WARNING: I'm about to describe a food that may send you reeling in horror... but I swear to God, it's delish. No, it's not brains... and no, it's not dangly bits from the undercarriage of a cow. It's corn. On the cob. Which is not disgusting, right? Anyone disgusted by corn on the cob should proceed directly to Savage Love, because if you hate corn, you're not going to like what comes next.
So there's this tamale cart on the corner of 15th and Prescott, right? Looks a lot like a hot dog cart, and the guy who runs it does sell hot dogs--but mostly tamales. And the tamales are niiiiiice. Wrapped in cornhusks and daintily tied at both ends, these corn meal beauties are FAT, and stuffed with tender chicken, sautéed peppers, and onions. Buy a couple of these babies for $1.75 each and you're set...or you would be, if it weren't for the "corn on the cob" issue.

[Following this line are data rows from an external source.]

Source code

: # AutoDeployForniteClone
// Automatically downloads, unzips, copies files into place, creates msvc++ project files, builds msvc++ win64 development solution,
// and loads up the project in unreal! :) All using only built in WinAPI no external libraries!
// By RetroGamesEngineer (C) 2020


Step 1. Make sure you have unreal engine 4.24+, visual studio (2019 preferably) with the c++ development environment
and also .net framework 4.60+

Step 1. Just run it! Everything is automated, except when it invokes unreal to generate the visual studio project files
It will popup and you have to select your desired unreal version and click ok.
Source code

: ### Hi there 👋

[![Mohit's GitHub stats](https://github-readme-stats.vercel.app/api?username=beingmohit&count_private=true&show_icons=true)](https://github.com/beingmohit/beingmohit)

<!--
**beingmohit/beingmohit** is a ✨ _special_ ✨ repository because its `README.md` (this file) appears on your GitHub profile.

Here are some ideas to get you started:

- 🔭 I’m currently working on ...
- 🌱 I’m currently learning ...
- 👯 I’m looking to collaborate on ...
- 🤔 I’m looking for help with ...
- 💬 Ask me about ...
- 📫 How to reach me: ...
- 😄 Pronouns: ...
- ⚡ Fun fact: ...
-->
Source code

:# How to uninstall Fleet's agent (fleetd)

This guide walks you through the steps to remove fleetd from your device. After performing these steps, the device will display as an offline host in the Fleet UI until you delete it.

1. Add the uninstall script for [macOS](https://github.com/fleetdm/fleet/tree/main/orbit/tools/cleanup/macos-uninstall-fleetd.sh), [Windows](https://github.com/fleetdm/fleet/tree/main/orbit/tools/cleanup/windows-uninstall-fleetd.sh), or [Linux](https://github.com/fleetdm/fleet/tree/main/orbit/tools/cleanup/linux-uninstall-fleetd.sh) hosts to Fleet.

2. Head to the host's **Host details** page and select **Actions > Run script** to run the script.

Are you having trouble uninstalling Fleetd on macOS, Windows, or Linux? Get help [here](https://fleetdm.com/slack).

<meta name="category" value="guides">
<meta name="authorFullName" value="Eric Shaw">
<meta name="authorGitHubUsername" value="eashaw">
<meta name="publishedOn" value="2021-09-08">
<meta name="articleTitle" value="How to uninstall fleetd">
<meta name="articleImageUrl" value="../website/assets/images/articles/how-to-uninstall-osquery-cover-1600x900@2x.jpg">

Now, this guy's gonna ask if you want corn on the cob. And if you love corn on the cob, you're gonna say "Yes." Then he's gonna ask if you want it "Mexican style." And you're going to pause... then ask, "Okay... what's 'Mexican Style?'" And he's gonna say (brace yourself), "The corn's rolled in goat cheese, salsa, and mayonnaise."
Okay. Did you recoil? If so, that's a good indication you could be more adventuresome in your eating habits. Because this "Mexican Style" corn is lip-smackin' delicioso and tastes soooo sweet, soooo creamy, and thanks to the salsa, has just the right amount of kick. Now, of course it's fatty (it's got mayonnaise on it!), so you shouldn't eat a couple of cobs and then play a rousing game of full-court basketball. But team it up with a plump, tasty tamale? That strange-sounding cob will put you into the most delightful food coma, and give you sweet, buttery dreams all night long. Don't believe it? Fine. All the more for me.